Recolouring Noise & Returning FD Batches

Recolouring is a training-time augmentation that randomly replaces the spectral shape of a noise batch with one drawn from the precomputed recolouring PSD library. This exposes the network to a wide variety of noise PSDs without requiring separate recordings for each configuration.

The full pipeline — sample a batch, optionally recolour, return in the frequency domain — is handled by RecolourPostprocess combined with MemmapNoiseSampler.

Setting up the recolouring postprocess

from sage.data.noise import MemmapNoiseSampler
from sage.data.noise import recolour

files = [
    "./data_release/data_H1_O3a.bin",
    "./data_release/data_L1_O3a.bin",
]

seq_len = int(
    (data_cfg.sample_length + 2 * data_cfg.corrupted_length) * data_cfg.sample_rate
)

postprocess = recolour.RecolourPostprocess(
    data_dir=data_cfg.data_dir,
    detectors=cfg.detectors,
    seq_len=seq_len,
    sample_rate=data_cfg.sample_rate,
    p_recolour=0.37,           # 37% of batches are recoloured
    device=cfg.device,
)

noise_sampler = MemmapNoiseSampler(
    files,
    seq_len=seq_len,
    device=cfg.device,
    batch_size=cfg.batch_size,
    prefetch=3,
    postprocess_fn=postprocess,
    cfg=cfg(),
    data_cfg=data_cfg(),
)

Sampling a batch

noise_batch = noise_sampler()
print(noise_batch.shape)   # torch.Size([64, 2, 16385])

The output is a complex frequency-domain tensor of shape (batch_size, n_detectors, n_freq_bins) on cfg.device. The n_freq_bins dimension spans [0, sample_rate/2] with spacing delta_f.

With p_recolour=0.37, each call to noise_sampler() independently decides whether to apply recolouring. When recolouring fires, the batch is:

  1. Whitened using its own per-segment PSD.

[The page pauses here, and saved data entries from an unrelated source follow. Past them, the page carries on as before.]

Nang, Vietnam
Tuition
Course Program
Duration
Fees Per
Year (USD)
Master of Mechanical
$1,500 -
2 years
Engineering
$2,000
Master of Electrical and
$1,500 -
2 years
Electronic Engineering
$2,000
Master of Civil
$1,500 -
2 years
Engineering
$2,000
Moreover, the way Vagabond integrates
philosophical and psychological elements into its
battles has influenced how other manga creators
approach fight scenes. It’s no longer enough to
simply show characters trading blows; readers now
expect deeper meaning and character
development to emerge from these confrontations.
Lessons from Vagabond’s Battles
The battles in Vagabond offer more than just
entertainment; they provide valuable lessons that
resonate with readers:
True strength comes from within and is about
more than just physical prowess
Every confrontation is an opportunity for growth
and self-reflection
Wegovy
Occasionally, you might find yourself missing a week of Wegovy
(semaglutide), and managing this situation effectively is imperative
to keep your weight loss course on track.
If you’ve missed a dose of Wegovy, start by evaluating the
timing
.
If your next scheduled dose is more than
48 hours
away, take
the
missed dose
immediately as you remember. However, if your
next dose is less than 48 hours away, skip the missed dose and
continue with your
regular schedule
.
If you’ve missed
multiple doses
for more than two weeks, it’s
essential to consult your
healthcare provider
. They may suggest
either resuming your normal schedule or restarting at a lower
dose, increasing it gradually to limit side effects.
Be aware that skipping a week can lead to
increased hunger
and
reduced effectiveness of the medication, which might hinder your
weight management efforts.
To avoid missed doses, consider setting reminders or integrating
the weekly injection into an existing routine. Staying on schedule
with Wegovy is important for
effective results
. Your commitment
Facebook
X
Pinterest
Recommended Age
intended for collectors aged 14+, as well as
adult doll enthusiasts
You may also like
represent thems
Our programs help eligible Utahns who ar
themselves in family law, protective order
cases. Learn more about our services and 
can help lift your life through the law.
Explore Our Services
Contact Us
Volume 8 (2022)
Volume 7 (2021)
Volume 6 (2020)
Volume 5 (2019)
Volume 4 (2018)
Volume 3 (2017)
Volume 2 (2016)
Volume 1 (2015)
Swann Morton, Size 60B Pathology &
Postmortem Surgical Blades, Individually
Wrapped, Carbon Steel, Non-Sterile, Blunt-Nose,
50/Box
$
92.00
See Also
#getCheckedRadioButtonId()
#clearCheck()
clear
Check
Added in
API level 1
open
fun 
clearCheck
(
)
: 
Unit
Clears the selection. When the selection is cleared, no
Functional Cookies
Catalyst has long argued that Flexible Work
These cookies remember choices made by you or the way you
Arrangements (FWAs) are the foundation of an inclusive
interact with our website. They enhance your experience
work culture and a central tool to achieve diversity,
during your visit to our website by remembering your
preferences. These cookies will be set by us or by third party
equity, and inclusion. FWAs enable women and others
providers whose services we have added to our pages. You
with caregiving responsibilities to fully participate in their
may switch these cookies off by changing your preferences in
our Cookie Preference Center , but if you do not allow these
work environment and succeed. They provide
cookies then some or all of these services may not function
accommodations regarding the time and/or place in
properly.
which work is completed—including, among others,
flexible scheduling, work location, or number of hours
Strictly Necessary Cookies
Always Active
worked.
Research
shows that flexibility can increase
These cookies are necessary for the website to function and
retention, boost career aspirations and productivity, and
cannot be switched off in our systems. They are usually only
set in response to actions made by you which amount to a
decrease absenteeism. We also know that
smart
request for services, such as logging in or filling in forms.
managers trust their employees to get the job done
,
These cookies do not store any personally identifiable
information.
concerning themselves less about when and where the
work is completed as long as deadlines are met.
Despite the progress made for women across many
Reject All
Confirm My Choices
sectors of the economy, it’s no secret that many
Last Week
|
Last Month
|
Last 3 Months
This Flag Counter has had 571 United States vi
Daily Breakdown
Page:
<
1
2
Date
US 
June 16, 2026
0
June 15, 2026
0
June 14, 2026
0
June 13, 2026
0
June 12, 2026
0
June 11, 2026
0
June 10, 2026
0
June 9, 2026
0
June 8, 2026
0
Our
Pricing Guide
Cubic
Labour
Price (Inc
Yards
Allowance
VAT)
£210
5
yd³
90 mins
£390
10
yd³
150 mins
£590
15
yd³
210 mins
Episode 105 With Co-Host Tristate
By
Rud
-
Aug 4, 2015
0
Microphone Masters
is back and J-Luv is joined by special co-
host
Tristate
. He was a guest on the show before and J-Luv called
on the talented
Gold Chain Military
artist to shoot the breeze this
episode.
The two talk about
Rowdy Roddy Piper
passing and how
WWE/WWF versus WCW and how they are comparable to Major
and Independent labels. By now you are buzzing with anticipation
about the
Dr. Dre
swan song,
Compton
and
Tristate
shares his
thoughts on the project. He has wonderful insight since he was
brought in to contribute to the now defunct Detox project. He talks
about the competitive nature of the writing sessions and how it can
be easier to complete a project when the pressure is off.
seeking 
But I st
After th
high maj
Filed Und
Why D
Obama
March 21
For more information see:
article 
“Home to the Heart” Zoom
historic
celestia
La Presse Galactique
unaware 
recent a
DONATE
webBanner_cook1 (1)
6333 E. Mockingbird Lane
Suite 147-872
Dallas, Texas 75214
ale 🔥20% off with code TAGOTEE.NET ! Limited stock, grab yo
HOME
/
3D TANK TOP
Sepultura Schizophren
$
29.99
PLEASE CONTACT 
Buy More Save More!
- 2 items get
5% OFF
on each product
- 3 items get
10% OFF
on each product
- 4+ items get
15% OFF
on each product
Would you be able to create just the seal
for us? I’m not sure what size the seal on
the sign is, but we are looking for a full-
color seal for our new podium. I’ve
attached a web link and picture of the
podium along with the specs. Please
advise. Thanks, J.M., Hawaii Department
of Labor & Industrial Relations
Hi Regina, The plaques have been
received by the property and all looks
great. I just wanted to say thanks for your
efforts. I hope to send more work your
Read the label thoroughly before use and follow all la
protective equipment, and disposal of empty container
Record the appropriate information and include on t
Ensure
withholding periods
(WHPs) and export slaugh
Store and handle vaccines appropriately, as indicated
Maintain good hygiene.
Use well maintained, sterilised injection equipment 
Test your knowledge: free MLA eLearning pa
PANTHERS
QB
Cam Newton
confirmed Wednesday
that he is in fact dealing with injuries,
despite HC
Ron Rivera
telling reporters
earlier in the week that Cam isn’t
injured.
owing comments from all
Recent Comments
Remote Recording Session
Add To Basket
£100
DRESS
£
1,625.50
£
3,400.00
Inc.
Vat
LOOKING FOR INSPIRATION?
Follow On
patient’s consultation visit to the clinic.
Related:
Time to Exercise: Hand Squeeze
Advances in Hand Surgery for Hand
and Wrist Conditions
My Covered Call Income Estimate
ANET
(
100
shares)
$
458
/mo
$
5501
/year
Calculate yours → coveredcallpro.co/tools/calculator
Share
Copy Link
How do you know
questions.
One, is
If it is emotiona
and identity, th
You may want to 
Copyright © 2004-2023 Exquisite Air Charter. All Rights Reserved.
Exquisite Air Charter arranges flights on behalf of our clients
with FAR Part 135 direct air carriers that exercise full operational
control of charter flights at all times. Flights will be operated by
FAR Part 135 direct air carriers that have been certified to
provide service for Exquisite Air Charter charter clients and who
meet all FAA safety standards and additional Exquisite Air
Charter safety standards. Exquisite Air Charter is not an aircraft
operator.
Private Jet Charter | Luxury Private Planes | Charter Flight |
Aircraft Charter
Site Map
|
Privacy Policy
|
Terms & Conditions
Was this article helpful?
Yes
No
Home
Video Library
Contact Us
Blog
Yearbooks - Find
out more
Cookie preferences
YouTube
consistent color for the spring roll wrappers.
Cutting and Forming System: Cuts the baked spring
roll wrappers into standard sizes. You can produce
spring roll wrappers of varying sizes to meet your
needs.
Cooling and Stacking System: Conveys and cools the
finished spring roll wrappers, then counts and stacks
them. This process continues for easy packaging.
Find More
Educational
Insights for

  2. Re-coloured with a PSD drawn uniformly from the recolouring library.

  3. Returned in the frequency domain.

When recolouring does not fire, the batch is whitened with the fiducial PSD and returned directly.

Performance

With recolouring PSDs loaded into CPU RAM (not VRAM), average batch latency remains around 11 ms for a batch of 64 with 2 detectors:

import time

# Warm up
for _ in range(100):
    noise_sampler.sample_batch()

t0 = time.perf_counter()
for _ in range(1000):
    noise_sampler.sample_batch()
t1 = time.perf_counter()

print("Avg batch latency:", (t1 - t0) / 1000)
# Avg batch latency: 0.011 s

noise_sampler.shutdown()

Note

Storing all recolouring PSDs on VRAM shaves roughly 2–3 ms per batch but is typically impractical because of VRAM capacity. The CPU path is fast enough for production training.